NICOSIA (AFP) — Cyprus President Demetris Christofias said on Saturday he was standing down as leader of the communist party AKEL to focus fully on talks to reunite the long-divided east Mediterranean island.
"After 20 whole years the time has come for me to pass on the baton," he told an AKEL congress in an emotional speech.
"My obligations as president do not allow me to serve the party as general secretary to the extent that I would like and that circumstances demand."
The 62-year-old became the first communist leader to become president when he triumphed at the polls in February. He has led the island's largest party since 1988, and there is no clear favourite to succeed him.
After becoming president he reached out to the Turkish Cypriots in order to kick-start UN-brokered peace negotiations that had lain dormant since April 2004 when Greek Cypriots rejected a United Nations reunification blueprint.
Direct talks resumed on September 3 between Christofias and Turkish Cypriot leader Mehmet Ali Talat in a process the international community views as the best but also last chance for a settlement.

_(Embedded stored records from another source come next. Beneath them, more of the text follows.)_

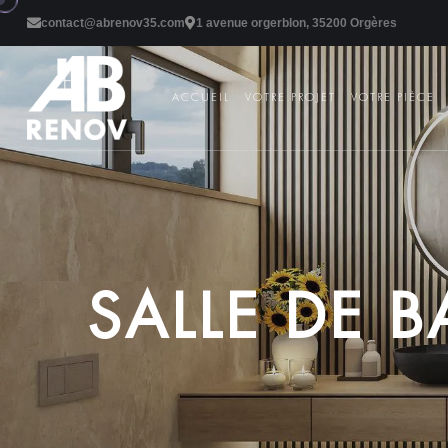
contact@abrenov35.com
1 avenue orgerblon, 35200 Orgères
ACCUEIL
VOTRE PROJET
VOTRE PIÈCE
S
A
L
L
E
D
E
B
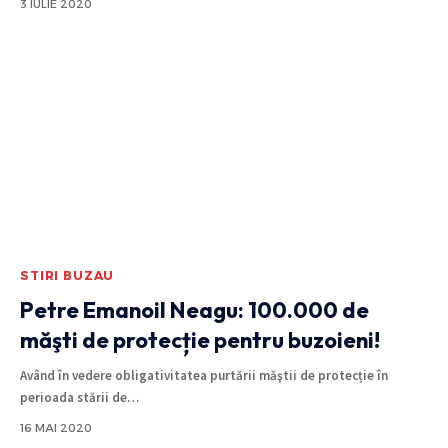
3 IULIE 2020
STIRI BUZAU
Petre Emanoil Neagu: 100.000 de
măşti de protecție pentru buzoieni!
Având în vedere obligativitatea purtării măştii de protecție în
perioada stării de
…
16 MAI 2020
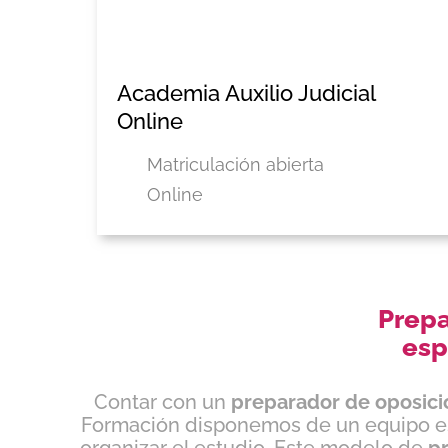
Academia Auxilio Judicial
Online
Matriculación abierta
Online
Prepa
esp
Contar con un
preparador de oposicio
Formación disponemos de un equipo es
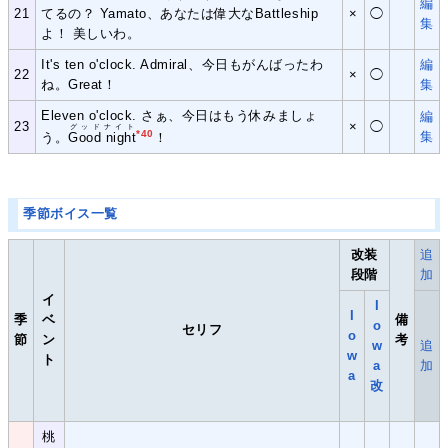
編
21
てるの？ Yamato、あなたは偉大なBattleship
×
◯
集
よ！ 美しいわ。
It's ten o'clock. Admiral、今日もがんばったわ
編
22
×
◯
ね。Great！
集
Eleven o'clock. さぁ、今日はもう休みましょ
編
23
×
◯
グッドナイト
*40
集
う。
Good night
！
季節ボイス一覧
改装
追
段階
加
イ
I
I
季
ベ
備
o
セリフ
o
節
ン
考
w
追
w
ト
a
加
a
改
桃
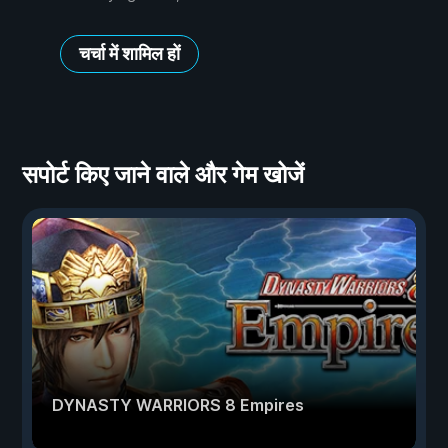
चर्चा में शामिल हों
सपोर्ट किए जाने वाले और गेम खोजें
DYNASTY WARRIORS 8 Empires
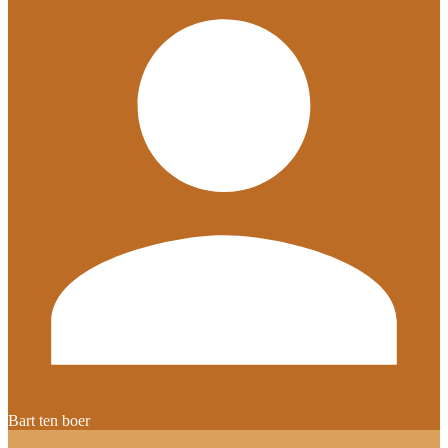
Bart ten boer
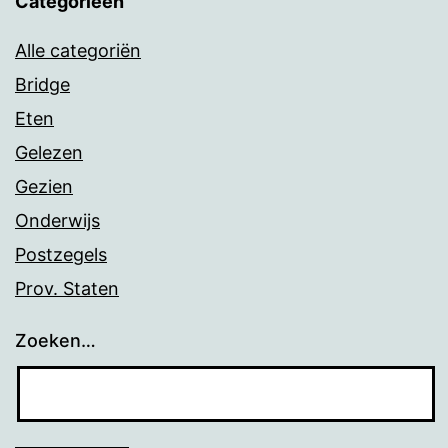
Categorieën
Alle categoriën
Bridge
Eten
Gelezen
Gezien
Onderwijs
Postzegels
Prov. Staten
Zoeken…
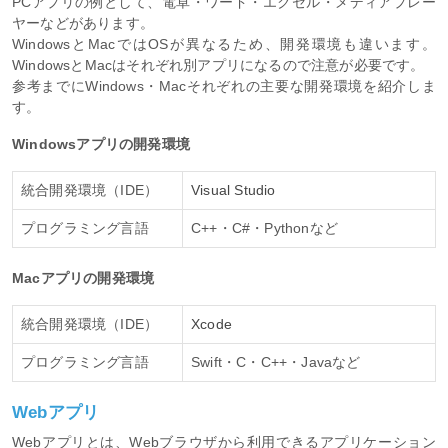
PCアプリの例として、電卓・ワード・エクセル・メディアプレー
ヤーなどがあります。
WindowsとMacではOSが異なるため、開発環境も違います。
WindowsとMacはそれぞれ別アプリになるので注意が必要です。
参考までにWindows・Macそれぞれの主要な開発環境を紹介しま
す。
Windowsアプリの開発環境
統合開発環境（IDE）
Visual Studio
プログラミング言語
C++・C#・Pythonなど
Macアプリの開発環境
統合開発環境（IDE）
Xcode
プログラミング言語
Swift・C・C++・Javaなど
Webアプリ
Webアプリとは、Webブラウザから利用できるアプリケーション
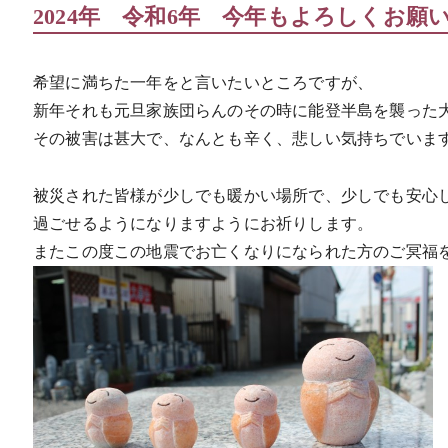
2024年 令和6年 今年もよろしくお願
希望に満ちた一年をと言いたいところですが、
新年それも元旦家族団らんのその時に能登半島を襲った
その被害は甚大で、なんとも辛く、悲しい気持ちでいま
被災された皆様が少しでも暖かい場所で、少しでも安心
過ごせるようになりますようにお祈りします。
またこの度この地震でお亡くなりになられた方のご冥福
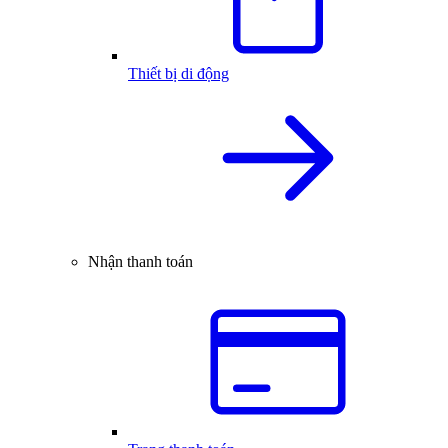
Thiết bị di động
Nhận thanh toán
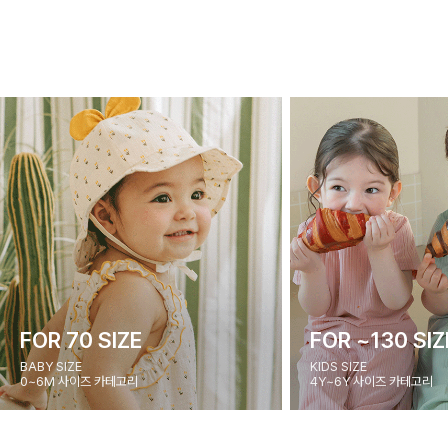
FOR 70 SIZE
FOR ~130 SIZ
BABY SIZE
KIDS SIZE
0~6M 사이즈 카테고리
4Y~6Y 사이즈 카테고리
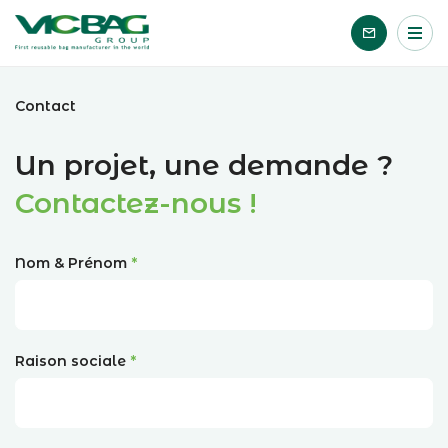
Accueil
Me
Passer le contenu
Contact
Un projet, une demande ?
Contactez-nous !
Nom & Prénom
Raison sociale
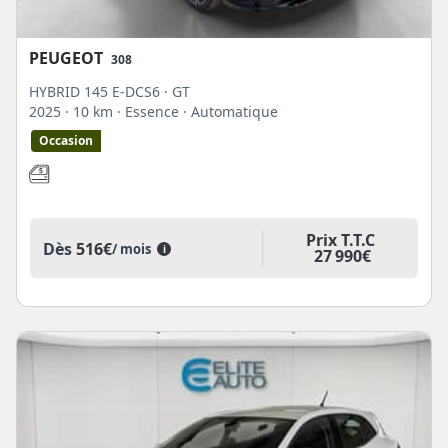
PEUGEOT
308
HYBRID 145 E-DCS6 · GT
2025
· 10 km
· Essence
· Automatique
Occasion
Prix T.T.C
Dès
516€
/ mois
i
27 990€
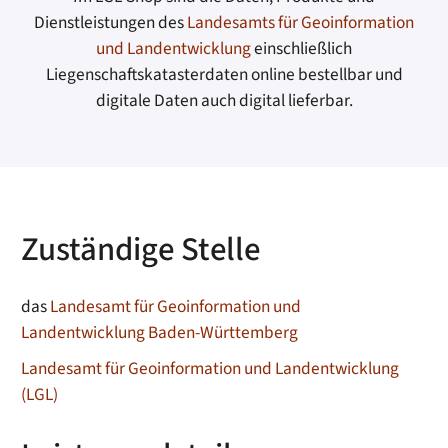
Dienstleistungen des
Landesamts für Geoinformation
und Landentwicklung
einschließlich
Liegenschaftskatasterdaten online bestellbar und
digitale Daten auch digital lieferbar.
Zuständige Stelle
das
Landesamt für Geoinformation und
Landentwicklung Baden-Württemberg
Landesamt für Geoinformation und Landentwicklung
(LGL)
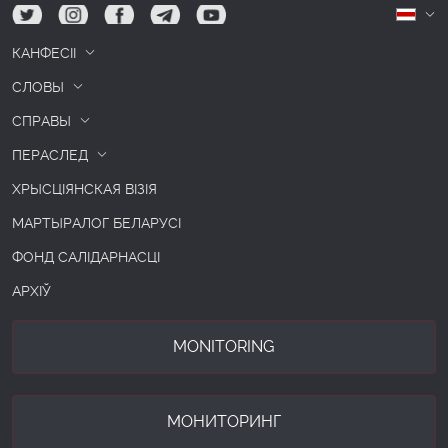
tw
ig
fb
tg
yt
Б
КАНФЕСІІ
СЛОВЫ
СПРАВЫ
ПЕРАСЛЕД
ХРЫСЦІЯНСКАЯ ВІЗІЯ
МАРТЫРАЛОГ БЕЛАРУСІ
ФОНД САЛІДАРНАСЦІ
АРХІЎ
MONITORING
МОНИТОРИНГ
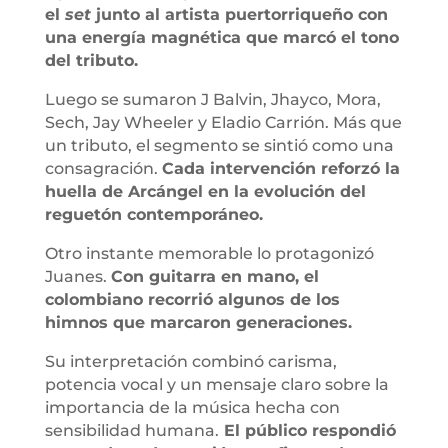
el
set
junto al artista puertorriqueño con
una energía magnética que marcó el tono
del tributo.
Luego se sumaron J Balvin, Jhayco, Mora,
Sech, Jay Wheeler y Eladio Carrión. Más que
un tributo, el segmento se sintió como una
consagración.
Cada intervención reforzó la
huella de Arcángel en la evolución del
reguetón contemporáneo.
Otro instante memorable lo protagonizó
Juanes.
Con guitarra en mano, el
colombiano recorrió algunos de los
himnos que marcaron generaciones.
Su interpretación combinó carisma,
potencia vocal y un mensaje claro sobre la
importancia de la música hecha con
sensibilidad humana.
El público respondió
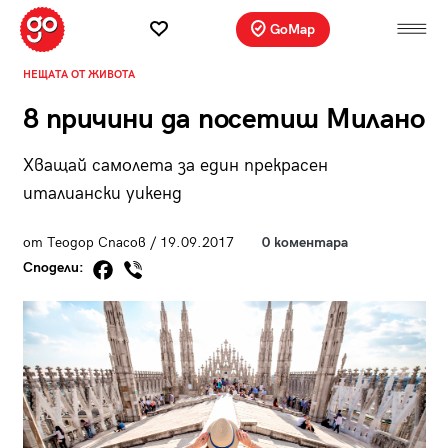
GoMap
НЕЩАТА ОТ ЖИВОТА
8 причини да посетиш Милано
Хващай самолета за един прекрасен
италиански уикенд
от Теодор Спасов / 19.09.2017
0 коментара
Сподели:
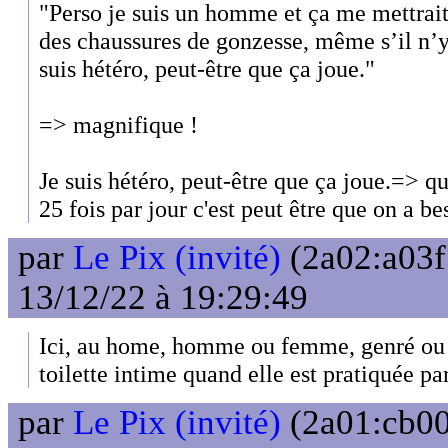
"Perso je suis un homme et ça me mettrait
des chaussures de gonzesse, même s’il n’y
suis hétéro, peut-être que ça joue."
=> magnifique !
Je suis hétéro, peut-être que ça joue.=> q
25 fois par jour c'est peut être que on a be
par
Le Pix (invité)
(2a02:a03f
13/12/22 à 19:29:49
Ici, au home, homme ou femme, genré ou 
toilette intime quand elle est pratiquée par
par
Le Pix (invité)
(2a01:cb00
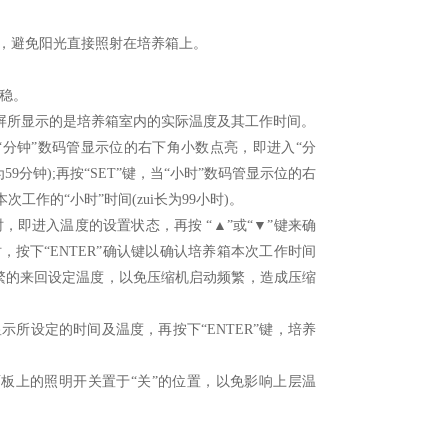
在，避免阳光直接照射在培养箱上。
稳。
示屏所显示的是培养箱室内的实际温度及其工作时间。
，当“分钟”数码管显示位的右下角小数点亮，即进入“分
59分钟);再按“SET”键，当“小时”数码管显示位的右
工作的“小时”时间(zui长为99小时)。
时，即进入温度的设置状态，再按 “▲”或“▼”键来确
，按下“ENTER”确认键以确认培养箱本次工作时间
繁的来回设定温度，以免压缩机启动频繁，造成压缩
示所设定的时间及温度，再按下“ENTER”键，培养
面板上的照明开关置于“关”的位置，以免影响上层温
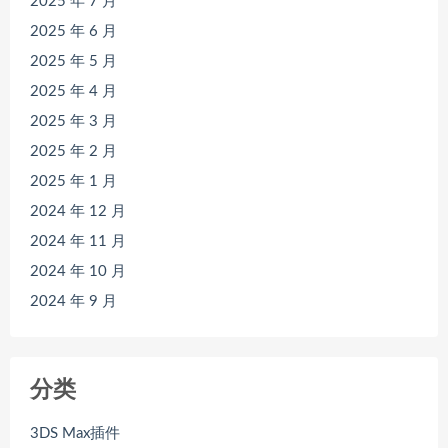
2025 年 7 月
2025 年 6 月
2025 年 5 月
2025 年 4 月
2025 年 3 月
2025 年 2 月
2025 年 1 月
2024 年 12 月
2024 年 11 月
2024 年 10 月
2024 年 9 月
分类
3DS Max插件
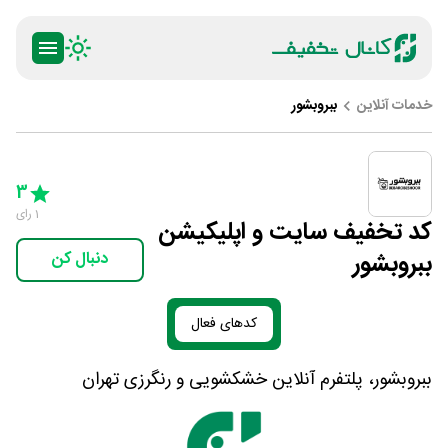
خدمات آنلاین
ببروبشور
ty
5 Stars
4 Stars
3 Stars
2 Stars
1 Star
3
1
رای
کد تخفیف سایت و اپلیکیشن
ببروبشور
دنبال کن
کدهای فعال
ببروبشور، پلتفرم آنلاین خشکشویی و رنگرزی تهران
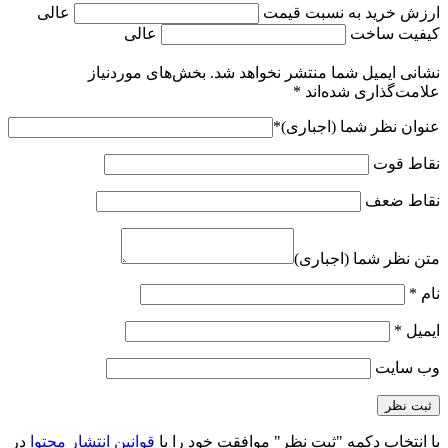
ارزش خرید به نسبت قیمت
عالی
کیفیت ساخت
عالی
نشانی ایمیل شما منتشر نخواهد شد.
بخش‌های موردنیاز
علامت‌گذاری شده‌اند
*
عنوان نظر شما (اجباری)
*
نقاط قوت
نقاط ضعف
متن نظر شما (اجباری)
نام
*
ایمیل
*
وب‌ سایت
با انتخاب دکمه "ثبت نظر" موافقت خود را با
قوانین انتشار محتوا
در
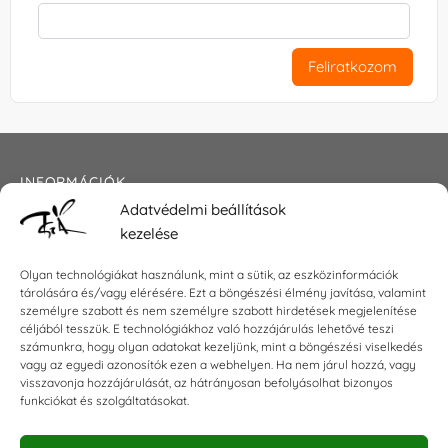
Feliratkozom
INFORMÁCIÓK
Adatvédelmi beállítások
Általános szerződési feltételek
kezelése
Adatkezelési tájékoztató
Impresszum
Olyan technológiákat használunk, mint a sütik, az eszközinformációk
tárolására és/vagy elérésére. Ezt a böngészési élmény javítása, valamint
személyre szabott és nem személyre szabott hirdetések megjelenítése
céljából tesszük. E technológiákhoz való hozzájárulás lehetővé teszi
KAPCSOLAT
számunkra, hogy olyan adatokat kezeljünk, mint a böngészési viselkedés
vagy az egyedi azonosítók ezen a webhelyen. Ha nem járul hozzá, vagy
visszavonja hozzájárulását, az hátrányosan befolyásolhat bizonyos
E-mail:
shop@torokszilvi.com
funkciókat és szolgáltatásokat.
Telefon: +36 30 6767872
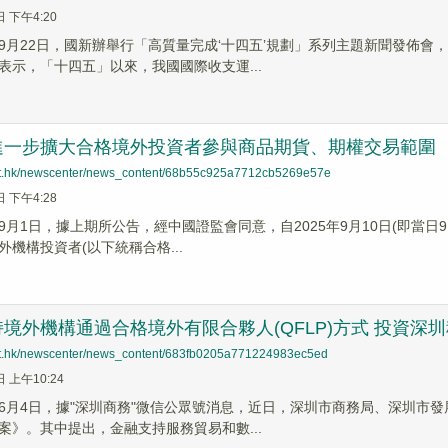
日 下午4:20
9月22日，國新辦舉行「高質量完成‘十四五’規劃」系列主題新聞發佈
表示，「十四五」以來，我國國際收支運...
進一步擴大合格境外投資者參與商品期貨、期權交易範圍
net.hk/newscenter/news_content/68b55c925a7712cb5269e57e
日 下午4:28
9月1日，據上期所公告，經中國證監會同意，自2025年9月10日(即當日
機構投資者(以下統稱合格...
境外機構通過合格境外有限合夥人(QFLP)方式 投資深
net.hk/newscenter/news_content/683fb0205a771224983ec5ed
日 上午10:24
6月4日，據"深圳商務"微信公眾號消息，近日，深圳市商務局、深圳市
案》。其中提出，金融支持服務貿易和數...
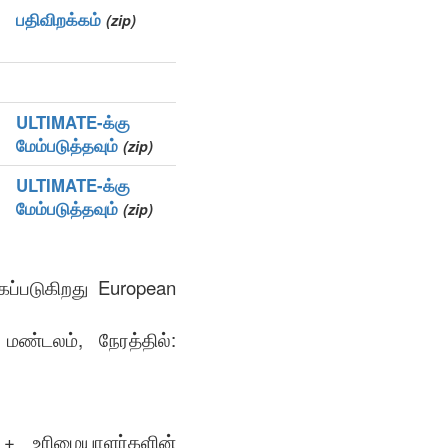
பதிவிறக்கம்
(zip)
ULTIMATE-க்கு
மேம்படுத்தவும்
(zip)
ULTIMATE-க்கு
மேம்படுத்தவும்
(zip)
ப்படுகிறது European
ண்டலம், நேரத்தில்:
் + உரிமையாளர்களின்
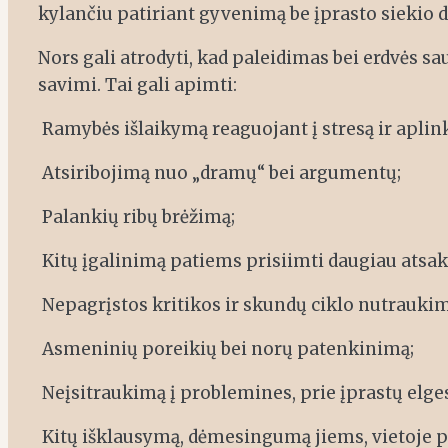
kylančiu patiriant gyvenimą be įprasto siekio d
Nors gali atrodyti, kad paleidimas bei erdvės sa
savimi. Tai gali apimti:
Ramybės išlaikymą reaguojant į stresą ir aplin
Atsiribojimą nuo „dramų“ bei argumentų;
Palankių ribų brėžimą;
Kitų įgalinimą patiems prisiimti daugiau atsa
Nepagrįstos kritikos ir skundų ciklo nutraukim
Asmeninių poreikių bei norų patenkinimą;
Neįsitraukimą į problemines, prie įprastų elges
Kitų išklausymą, dėmesingumą jiems, vietoje pa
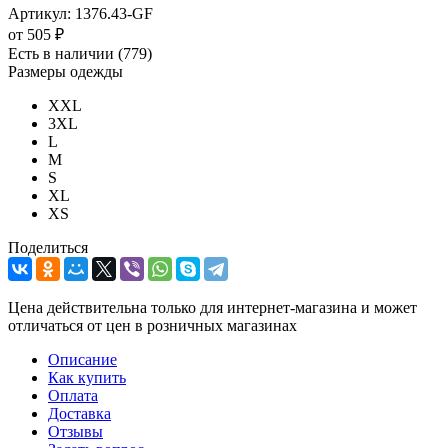
Артикул:
1376.43-GF
от
505 ₽
Есть в наличии
(779)
Размеры одежды
XXL
3XL
L
M
S
XL
XS
Поделиться
Цена действительна только для интернет-магазина и может
отличаться от цен в розничных магазинах
Описание
Как купить
Оплата
Доставка
Отзывы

Christofias has said that more than three months of negotiations have produced very little in the way of tangible results, however.
"We are not as satisfied as we would like to be with the course of these negotiations," he said. "Although we hoped things would move along despite the difficulties, unfortunately those hopes have yet to be justified."
The next meeting of the rival leaders is scheduled for Monday, and is expected to be the last such session this year.
Cyprus has been divided since 1974 when Turkish troops invaded and seized its northern third in response to an Athens-engineered Greek Cypriot coup to unite Nicosia with Greece.